(Stored items)
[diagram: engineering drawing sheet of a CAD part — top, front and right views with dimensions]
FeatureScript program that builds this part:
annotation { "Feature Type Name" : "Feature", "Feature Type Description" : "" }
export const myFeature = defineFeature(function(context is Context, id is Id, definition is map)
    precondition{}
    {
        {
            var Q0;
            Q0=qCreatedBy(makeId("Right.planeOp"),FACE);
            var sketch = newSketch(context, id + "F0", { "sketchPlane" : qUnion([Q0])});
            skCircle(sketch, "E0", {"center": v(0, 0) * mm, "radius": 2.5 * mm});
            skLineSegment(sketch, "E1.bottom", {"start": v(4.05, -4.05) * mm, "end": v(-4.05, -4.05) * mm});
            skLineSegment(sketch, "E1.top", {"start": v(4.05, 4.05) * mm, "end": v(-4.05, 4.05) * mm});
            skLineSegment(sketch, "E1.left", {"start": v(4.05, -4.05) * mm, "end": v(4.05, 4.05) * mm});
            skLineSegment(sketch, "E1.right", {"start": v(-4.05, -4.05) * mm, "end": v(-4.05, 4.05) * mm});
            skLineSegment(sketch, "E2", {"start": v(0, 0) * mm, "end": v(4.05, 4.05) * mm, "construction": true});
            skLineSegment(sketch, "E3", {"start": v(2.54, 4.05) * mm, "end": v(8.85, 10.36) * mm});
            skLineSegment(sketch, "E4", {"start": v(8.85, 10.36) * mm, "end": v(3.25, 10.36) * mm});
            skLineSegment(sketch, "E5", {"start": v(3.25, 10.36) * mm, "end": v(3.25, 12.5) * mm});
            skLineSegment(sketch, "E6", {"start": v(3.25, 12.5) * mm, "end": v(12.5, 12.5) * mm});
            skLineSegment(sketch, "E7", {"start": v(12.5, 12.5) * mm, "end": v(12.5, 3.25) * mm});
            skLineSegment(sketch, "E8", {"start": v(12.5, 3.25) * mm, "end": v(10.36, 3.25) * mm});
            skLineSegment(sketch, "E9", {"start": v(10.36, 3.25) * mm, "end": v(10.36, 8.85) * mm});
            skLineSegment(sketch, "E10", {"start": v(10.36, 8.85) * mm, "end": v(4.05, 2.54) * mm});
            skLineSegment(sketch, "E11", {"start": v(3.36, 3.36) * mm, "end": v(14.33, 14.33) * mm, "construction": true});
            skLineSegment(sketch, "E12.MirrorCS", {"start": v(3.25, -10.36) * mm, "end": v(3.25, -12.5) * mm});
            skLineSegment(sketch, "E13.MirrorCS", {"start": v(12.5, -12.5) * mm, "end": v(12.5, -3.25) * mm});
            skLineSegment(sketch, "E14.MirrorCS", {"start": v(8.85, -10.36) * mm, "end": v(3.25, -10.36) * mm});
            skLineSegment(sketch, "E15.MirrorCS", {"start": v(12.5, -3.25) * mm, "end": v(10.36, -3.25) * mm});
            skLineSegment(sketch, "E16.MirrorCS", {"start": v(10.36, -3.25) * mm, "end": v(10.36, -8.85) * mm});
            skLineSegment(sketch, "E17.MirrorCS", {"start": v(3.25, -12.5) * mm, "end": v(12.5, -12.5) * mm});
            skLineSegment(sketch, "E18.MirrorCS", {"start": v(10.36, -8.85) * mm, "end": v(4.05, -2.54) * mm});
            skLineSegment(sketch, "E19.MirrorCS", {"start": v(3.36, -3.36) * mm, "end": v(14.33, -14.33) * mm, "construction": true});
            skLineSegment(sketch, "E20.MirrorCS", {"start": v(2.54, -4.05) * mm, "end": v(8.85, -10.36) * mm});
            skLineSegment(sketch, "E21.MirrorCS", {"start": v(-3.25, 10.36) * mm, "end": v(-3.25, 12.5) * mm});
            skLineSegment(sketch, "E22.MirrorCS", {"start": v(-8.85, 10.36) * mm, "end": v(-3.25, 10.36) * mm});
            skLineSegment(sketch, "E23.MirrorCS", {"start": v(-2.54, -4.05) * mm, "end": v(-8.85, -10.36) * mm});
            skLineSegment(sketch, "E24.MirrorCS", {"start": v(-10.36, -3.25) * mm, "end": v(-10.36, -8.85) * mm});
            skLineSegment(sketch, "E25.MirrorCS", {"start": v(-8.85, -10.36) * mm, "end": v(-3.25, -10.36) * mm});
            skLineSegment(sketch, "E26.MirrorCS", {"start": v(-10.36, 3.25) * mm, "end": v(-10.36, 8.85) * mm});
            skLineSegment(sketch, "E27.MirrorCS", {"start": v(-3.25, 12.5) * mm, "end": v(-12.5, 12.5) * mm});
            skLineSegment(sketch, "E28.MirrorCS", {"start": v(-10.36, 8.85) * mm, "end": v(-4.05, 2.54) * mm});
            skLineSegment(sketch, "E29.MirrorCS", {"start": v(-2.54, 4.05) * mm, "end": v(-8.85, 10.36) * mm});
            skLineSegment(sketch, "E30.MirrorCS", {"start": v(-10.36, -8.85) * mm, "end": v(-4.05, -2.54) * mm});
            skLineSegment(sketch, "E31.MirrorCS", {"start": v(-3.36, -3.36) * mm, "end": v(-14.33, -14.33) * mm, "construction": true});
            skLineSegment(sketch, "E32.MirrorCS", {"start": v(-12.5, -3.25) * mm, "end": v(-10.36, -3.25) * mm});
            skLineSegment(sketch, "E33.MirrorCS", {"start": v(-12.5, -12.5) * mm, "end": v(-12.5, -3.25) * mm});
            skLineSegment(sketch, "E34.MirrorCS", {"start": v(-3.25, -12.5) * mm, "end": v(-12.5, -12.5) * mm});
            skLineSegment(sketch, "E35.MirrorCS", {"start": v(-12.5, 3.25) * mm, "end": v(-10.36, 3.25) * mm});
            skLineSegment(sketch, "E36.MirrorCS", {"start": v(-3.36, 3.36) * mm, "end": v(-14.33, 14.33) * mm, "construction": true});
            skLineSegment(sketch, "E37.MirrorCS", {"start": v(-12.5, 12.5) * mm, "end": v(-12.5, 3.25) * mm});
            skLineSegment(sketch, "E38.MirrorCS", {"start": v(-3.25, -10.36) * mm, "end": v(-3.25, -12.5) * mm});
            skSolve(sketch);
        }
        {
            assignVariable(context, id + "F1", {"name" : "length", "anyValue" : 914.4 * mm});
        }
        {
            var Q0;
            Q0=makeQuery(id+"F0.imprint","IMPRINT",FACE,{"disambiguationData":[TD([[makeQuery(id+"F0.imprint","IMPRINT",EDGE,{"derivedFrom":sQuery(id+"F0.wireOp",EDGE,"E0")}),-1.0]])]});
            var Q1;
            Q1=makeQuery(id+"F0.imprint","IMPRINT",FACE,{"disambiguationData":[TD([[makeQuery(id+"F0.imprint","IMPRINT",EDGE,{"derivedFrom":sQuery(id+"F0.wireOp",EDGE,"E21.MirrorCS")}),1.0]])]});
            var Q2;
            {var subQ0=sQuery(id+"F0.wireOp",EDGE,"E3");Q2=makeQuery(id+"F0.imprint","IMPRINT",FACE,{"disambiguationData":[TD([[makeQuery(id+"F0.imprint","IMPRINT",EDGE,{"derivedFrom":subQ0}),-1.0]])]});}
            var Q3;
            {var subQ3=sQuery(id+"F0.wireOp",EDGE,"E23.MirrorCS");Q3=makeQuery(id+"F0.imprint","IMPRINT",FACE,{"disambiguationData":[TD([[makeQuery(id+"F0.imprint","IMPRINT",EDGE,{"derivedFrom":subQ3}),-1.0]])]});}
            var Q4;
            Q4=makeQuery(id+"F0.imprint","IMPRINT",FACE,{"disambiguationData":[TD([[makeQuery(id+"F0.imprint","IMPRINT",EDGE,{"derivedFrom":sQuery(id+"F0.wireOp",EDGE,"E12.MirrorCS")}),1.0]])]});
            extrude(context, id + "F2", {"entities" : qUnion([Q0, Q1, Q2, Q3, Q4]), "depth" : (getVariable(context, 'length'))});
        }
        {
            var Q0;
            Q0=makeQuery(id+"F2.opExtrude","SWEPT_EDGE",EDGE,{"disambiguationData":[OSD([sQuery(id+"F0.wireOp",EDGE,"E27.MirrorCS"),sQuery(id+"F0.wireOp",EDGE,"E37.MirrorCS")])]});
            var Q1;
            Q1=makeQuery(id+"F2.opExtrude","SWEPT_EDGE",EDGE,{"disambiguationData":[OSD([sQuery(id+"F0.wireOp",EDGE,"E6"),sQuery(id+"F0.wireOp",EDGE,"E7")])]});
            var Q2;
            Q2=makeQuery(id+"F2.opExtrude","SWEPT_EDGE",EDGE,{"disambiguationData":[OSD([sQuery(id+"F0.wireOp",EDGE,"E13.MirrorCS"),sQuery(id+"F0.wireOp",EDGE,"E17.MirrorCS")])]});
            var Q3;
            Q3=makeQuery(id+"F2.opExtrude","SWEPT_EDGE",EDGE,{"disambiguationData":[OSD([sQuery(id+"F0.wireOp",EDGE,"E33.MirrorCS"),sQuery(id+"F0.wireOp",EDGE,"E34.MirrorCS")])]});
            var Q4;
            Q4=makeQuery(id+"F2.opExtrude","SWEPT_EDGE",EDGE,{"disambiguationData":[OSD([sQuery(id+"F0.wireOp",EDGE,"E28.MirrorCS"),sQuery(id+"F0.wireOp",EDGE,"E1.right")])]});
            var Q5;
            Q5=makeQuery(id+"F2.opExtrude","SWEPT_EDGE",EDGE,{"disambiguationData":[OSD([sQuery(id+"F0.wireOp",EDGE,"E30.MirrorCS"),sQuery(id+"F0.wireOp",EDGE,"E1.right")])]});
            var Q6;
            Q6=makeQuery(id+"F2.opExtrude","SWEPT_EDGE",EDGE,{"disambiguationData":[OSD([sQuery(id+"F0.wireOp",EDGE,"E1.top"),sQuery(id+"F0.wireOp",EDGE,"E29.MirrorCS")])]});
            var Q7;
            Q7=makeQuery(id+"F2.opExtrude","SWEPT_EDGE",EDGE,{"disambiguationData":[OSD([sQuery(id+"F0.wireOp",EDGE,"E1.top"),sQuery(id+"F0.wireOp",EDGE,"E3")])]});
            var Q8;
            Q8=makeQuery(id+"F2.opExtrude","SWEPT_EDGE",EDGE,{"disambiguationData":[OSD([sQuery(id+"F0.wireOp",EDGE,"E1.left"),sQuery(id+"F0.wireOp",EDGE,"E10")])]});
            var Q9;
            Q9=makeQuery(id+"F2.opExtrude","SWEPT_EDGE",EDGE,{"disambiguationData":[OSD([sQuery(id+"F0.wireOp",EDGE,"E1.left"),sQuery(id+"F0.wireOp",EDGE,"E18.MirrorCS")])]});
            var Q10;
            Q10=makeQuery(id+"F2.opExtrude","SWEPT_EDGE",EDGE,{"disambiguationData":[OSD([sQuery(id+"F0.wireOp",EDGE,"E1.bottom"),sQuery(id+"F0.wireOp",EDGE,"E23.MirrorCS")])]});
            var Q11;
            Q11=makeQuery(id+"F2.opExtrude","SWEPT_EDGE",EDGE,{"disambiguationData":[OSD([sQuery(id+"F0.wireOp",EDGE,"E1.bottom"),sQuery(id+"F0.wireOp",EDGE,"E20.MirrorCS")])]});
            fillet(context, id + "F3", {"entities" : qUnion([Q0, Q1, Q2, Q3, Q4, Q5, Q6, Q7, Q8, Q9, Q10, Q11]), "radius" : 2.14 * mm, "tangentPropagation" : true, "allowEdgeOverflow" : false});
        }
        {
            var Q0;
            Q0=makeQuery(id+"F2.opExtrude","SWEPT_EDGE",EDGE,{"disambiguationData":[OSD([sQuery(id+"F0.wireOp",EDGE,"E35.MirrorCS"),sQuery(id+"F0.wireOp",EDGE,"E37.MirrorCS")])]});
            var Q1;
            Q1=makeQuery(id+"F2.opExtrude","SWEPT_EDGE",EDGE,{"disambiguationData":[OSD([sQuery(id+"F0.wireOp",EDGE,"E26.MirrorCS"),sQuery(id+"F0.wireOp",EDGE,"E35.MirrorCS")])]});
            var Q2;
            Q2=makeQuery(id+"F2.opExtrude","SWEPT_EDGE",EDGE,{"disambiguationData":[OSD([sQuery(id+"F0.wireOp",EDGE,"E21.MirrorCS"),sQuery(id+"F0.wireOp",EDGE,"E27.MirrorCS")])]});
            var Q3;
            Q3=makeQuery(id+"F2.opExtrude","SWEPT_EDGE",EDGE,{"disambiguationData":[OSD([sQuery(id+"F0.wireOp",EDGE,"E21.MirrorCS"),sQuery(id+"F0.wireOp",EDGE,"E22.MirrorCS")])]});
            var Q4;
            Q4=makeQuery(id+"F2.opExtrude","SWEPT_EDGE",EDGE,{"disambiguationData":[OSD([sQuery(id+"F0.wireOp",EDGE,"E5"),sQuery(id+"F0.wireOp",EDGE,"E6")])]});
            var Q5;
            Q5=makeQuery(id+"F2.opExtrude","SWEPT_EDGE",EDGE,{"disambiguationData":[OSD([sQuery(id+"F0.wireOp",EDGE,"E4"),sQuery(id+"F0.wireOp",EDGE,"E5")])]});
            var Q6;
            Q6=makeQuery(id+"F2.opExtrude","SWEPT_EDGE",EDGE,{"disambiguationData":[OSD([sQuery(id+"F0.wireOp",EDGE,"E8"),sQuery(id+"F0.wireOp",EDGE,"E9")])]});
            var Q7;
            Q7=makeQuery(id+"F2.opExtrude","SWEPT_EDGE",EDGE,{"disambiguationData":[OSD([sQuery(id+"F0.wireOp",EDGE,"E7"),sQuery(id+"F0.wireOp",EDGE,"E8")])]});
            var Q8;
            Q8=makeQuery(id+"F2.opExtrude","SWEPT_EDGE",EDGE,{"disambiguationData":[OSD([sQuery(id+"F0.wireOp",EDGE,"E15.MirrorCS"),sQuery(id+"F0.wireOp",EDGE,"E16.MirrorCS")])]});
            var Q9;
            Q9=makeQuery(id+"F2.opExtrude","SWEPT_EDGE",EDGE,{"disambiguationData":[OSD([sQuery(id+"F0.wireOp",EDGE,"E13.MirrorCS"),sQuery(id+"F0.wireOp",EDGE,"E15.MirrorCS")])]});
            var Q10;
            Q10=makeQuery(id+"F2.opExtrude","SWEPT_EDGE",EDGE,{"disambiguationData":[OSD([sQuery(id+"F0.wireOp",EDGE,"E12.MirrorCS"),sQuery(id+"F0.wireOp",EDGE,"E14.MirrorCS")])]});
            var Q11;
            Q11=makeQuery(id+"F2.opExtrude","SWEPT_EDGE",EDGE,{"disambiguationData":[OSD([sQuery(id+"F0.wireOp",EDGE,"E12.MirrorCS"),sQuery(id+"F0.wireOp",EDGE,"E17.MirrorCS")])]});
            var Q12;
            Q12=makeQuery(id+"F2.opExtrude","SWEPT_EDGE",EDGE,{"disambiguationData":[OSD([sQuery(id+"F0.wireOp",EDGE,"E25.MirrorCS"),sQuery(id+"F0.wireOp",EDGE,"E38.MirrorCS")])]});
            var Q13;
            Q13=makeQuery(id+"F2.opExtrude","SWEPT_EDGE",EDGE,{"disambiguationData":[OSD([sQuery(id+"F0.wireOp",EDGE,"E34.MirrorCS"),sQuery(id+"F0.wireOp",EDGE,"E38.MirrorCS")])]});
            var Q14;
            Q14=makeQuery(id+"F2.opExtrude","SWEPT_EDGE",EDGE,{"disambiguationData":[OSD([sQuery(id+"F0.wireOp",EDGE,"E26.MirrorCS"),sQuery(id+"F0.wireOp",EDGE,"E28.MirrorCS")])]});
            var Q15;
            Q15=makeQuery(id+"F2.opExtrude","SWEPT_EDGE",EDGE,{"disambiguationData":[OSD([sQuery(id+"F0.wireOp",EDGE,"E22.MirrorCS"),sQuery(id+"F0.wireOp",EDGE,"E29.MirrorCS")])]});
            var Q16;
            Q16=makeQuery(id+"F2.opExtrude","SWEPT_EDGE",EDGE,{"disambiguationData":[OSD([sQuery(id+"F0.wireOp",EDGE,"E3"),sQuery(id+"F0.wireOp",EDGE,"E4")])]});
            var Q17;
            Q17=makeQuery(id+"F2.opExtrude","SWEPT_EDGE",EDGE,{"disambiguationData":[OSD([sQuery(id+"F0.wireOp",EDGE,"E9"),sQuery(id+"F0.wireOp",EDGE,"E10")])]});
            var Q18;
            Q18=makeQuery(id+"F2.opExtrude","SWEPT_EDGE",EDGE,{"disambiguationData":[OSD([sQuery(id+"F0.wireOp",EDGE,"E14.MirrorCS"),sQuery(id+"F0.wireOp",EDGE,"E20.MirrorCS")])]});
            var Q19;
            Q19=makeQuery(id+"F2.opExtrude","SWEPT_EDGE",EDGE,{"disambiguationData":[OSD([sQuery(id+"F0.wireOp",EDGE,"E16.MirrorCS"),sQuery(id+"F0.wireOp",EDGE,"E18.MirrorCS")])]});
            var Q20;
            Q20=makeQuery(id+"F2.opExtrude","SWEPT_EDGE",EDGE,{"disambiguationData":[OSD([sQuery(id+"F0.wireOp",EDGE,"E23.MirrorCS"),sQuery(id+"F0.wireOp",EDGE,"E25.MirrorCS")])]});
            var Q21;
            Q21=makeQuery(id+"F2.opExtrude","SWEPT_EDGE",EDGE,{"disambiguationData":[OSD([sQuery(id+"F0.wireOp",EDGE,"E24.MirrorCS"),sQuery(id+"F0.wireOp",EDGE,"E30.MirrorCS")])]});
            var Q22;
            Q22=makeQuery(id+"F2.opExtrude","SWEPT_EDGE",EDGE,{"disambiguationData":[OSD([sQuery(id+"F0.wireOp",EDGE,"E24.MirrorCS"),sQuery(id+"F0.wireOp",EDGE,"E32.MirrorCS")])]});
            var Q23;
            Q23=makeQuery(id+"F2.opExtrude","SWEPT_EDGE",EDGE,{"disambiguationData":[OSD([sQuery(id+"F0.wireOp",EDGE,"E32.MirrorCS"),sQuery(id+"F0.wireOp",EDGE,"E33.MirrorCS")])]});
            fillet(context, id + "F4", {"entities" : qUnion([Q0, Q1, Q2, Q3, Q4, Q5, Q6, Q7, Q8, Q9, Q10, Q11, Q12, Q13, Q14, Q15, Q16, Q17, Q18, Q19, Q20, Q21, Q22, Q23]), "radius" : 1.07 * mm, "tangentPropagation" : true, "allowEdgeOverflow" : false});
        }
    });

* _EXERCISE REQUIREMENTS_: Copy out the lines above without any change, starting at the first line and ending at the line that contains "v(2.54, 4.05) *".

* _WRITTEN SOLUTION_:
[diagram: engineering drawing sheet of a CAD part — top, front and right views with dimensions]
FeatureScript program that builds this part:
annotation { "Feature Type Name" : "Feature", "Feature Type Description" : "" }
export const myFeature = defineFeature(function(context is Context, id is Id, definition is map)
    precondition{}
    {
        {
            var Q0;
            Q0=qCreatedBy(makeId("Right.planeOp"),FACE);
            var sketch = newSketch(context, id + "F0", { "sketchPlane" : qUnion([Q0])});
            skCircle(sketch, "E0", {"center": v(0, 0) * mm, "radius": 2.5 * mm});
            skLineSegment(sketch, "E1.bottom", {"start": v(4.05, -4.05) * mm, "end": v(-4.05, -4.05) * mm});
            skLineSegment(sketch, "E1.top", {"start": v(4.05, 4.05) * mm, "end": v(-4.05, 4.05) * mm});
            skLineSegment(sketch, "E1.left", {"start": v(4.05, -4.05) * mm, "end": v(4.05, 4.05) * mm});
            skLineSegment(sketch, "E1.right", {"start": v(-4.05, -4.05) * mm, "end": v(-4.05, 4.05) * mm});
            skLineSegment(sketch, "E2", {"start": v(0, 0) * mm, "end": v(4.05, 4.05) * mm, "construction": true});
            skLineSegment(sketch, "E3", {"start": v(2.54, 4.05) * mm, "end": v(8.85, 10.36) * mm});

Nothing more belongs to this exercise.